Purpose : Retinal inflammation may play a role in the development of visual defects following concussions. We have shown that adipose-derived stem cells (ADSCs) can limit retinal damage from blast injury and improve visual function. TNF-α stimulated gene-6 (TSG-6) is an anti-inflammatory protein released by mesenchymal cells that correlates with anti-inflammatory potency across donor lines. Here, we identify optimal stimuli to induce TSG-6, characterize the composition and immune-potency of this ADSC secretome, and investigate TSG-6 signaling as a therapeutic mechanism.
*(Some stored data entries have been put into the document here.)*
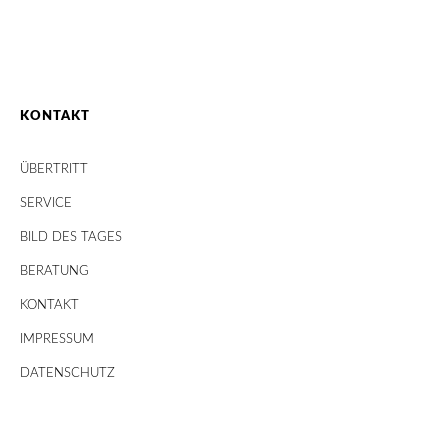
KONTAKT
ÜBERTRITT
SERVICE
BILD DES TAGES
BERATUNG
KONTAKT
IMPRESSUM
DATENSCHUTZ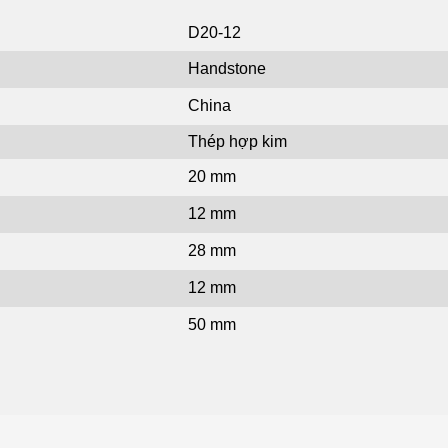
D20-12
Handstone
China
Thép hợp kim
20 mm
12 mm
28 mm
12 mm
50 mm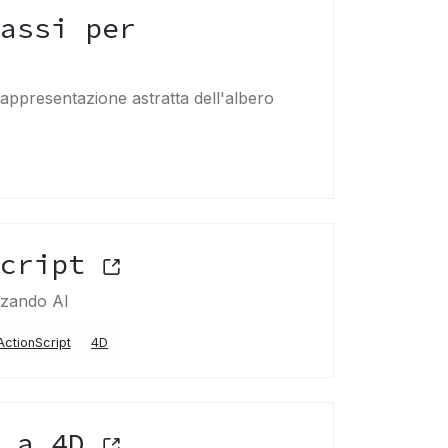
assi per
rappresentazione astratta dell'albero
Script
izzando AI
ActionScript
4D
t a 4D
Methods : Cytokines were screened to identify combinations that increased TSG-6 expression. Shotgun proteomics were performed to characterize the proteins in untreated and cytokine primed ADSC-CM. Mouse microglial cells were treated with lipopolysaccharide (LPS) in the presence or absence of ADSC-CM and mRNA expression for M1/M2 phenotype markers and nitric oxide release assays were performed. IL-10 was measured from peripheral blood mononuclear cells treated with LPS and ADSC-CM. siRNA was used to knockdown TSG-6 in ADSCs to assess the role of TSG-6 silencing. The efficacy of ADSC-CM on TNF-α- induced retinal vascular permeability was assessed by measuring trans-endothelial resistance (TER) of retinal endothelial cell monolayers.
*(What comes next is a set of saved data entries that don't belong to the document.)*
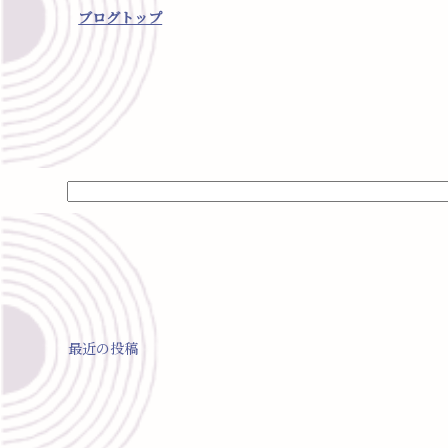
ブログトップ
最近の投稿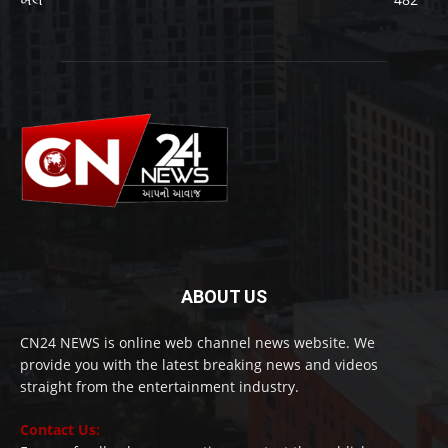
ABOUT US
CN24 NEWS is online web channel news website. We
provide you with the latest breaking news and videos
straight from the entertainment industry.
Contact Us:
Results : The combination of IFN-γ with TNF-α synergistically increase the expression of TSG-6 at least 5-fold over TNF-α alone. Proteomic characterization of ADSC-CM further identified the anti-oxidant enzymes SOD2 and SOD3 as proteins whose expression is increased by IFN-γ with TNF-α. Immune-modulatory IDO1 was increased in IFN-γ. Cytokine primed ADSC-CM potently promotes IL-10 expression by LPS treated human PBMCs and suppresses expression of pro-inflammatory gene transcripts and the production of nitric oxide by LPS treated mouse microglial cells. ADSC-CM containing TSG-6, but not ADSC-CM from TSG-6 knockdown cells, partially rescues TNF-α induced junctional disruption in endothelial cell monolayers.

Conclusions : ADSCs respond to an inflammatory milieu by secreting several therapeutically valuable proteins, and TSG-6 expression and SOD activity correlate with the therapeutic potency of ADSC-CM. These molecular mechanisms may account for the therapeutic effects of ADSCs in vivo.

This is an abstract that was submitted for the 2018 ARVO Annual Meeting, held in Honolulu, Hawaii, April 29 - May 3, 2018.